In this present spring of 1921 we are having an exhibition of fear on a scale so colossal that the heart of man is dazed by it. There is not a government which is not afraid of some other government. There is not a government which is not afraid of its own people. There is not a people which is not afraid of its own government. There is not a country in which one group is not afraid of some other group. All is rivalry, enmity, suspicion, confusion, and distrust, "while men's hearts are fainting for fear, and for anxious expectation of what is coming on the world." All statesmen, all ministers, all ambassadors, all politicians, all bankers, all business men, all professional men, all journalists, all farmers, all laborers, all workers in the arts, all men and women of all kinds—with the exception of one here and there who has reached the understanding of the love which casteth out fear—live and work in fear, and in mistrust of their colleagues. From the supreme councils of the Allies down to the crooks and conspirators in dives and joints everyone is afraid of being double-crossed. There is so much double-crossing everywhere that we have been obliged to invent this name for the operation. England is afraid of being double-crossed by Germany, France by England, Italy by France, the United States by Europe, and Japan by the United States, while within these general limitations minor double-crossing interests seethe like bacteria in a drop of poisoned blood. The nations are infected with fear because they elect to believe in a God of fear, and the Caucasians more than others because they have chosen to see a God of fear in Him who was put before them as a God of Love.
IV
I see no way out of all this except as one of us after another reaches the Metanoia, the new point of view as regards God. Other ways have been sought, and have been found no more than blind alleys. Much reference is made nowadays to the disillusionment of those who hoped that the war would lead to social and spiritual renovation; but any such hope was doomed in advance, so long as the Caucasian concept of God was unchanged. When you cannot trust God you cannot trust anything; and when you cannot trust anything you get the condition of the world as it is to-day. And that you cannot trust a God whose "love" will paralyse the hand by which you have to earn a living, or snatch your baby from your breast—to say nothing of a thousand ingenious forms of torture inflicted just because "He sees that it is best for you," after having led you to see otherwise—that you cannot trust a God like that must be more or less self-evident. If you are part of His Self-Expression He cannot practise futilities through your experience and personality. He must be kind with a common-sense kindness, loving with a common-sense love. Whatever explanation of our sufferings and failures there may be we must not shuffle them off on God. "Let us hold God to be true," St. Paul writes, "though every man should prove false."[11] Let us hold that God would not hurt us, however much we may wilfully hurt each other or ourselves.
V
I should not lay so much emphasis on this if so much emphasis were not laid on it in the other direction.
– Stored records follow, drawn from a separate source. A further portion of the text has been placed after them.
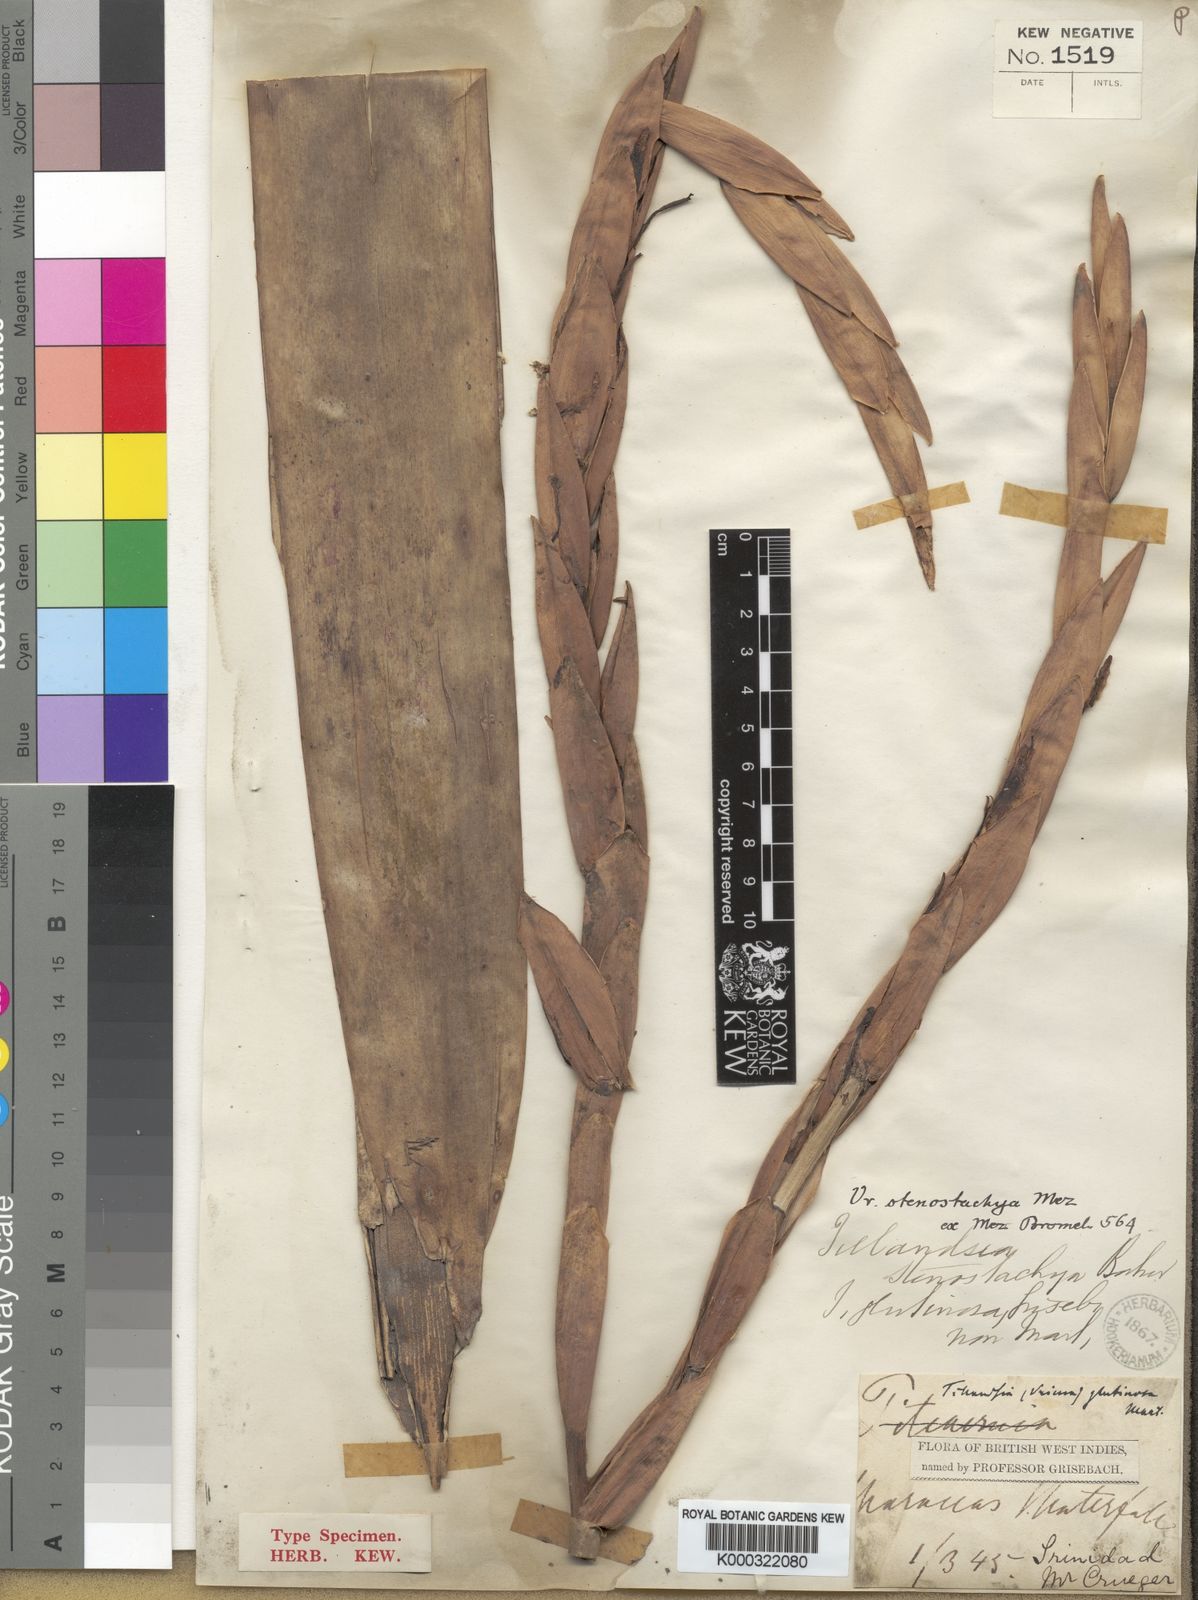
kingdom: Plantae
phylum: Tracheophyta
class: Liliopsida
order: Poales
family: Bromeliaceae
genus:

God has so persistently, and for so many generations, been held up to us as a God who tries and torments and punishes that we can hardly see Him as anything else. Torture comes, in the minds of many of us, to be not only His main function but His only function. "I am all right," is the unspoken thought in many a heart, "so long as I am not overtaken by the Will of God. When that calamity falls on me my poor little human happiness will be wrecked like a skiff in a cyclone." This is not an exaggeration. It is the secret mental attitude of perhaps ninety percent of those Caucasians who believe in a God of any kind. Their root-conviction is that if God would only let them alone they would get along well enough; but as a terrible avenging spirit, like the Fury or the Nemesis of the ancients, he is always tracking them down. The aversion from God so noticeable in the mind of to-day is, I venture to think, chiefly inspired by the instinct to get away from, or to hide from, the pursuit of this Avenger.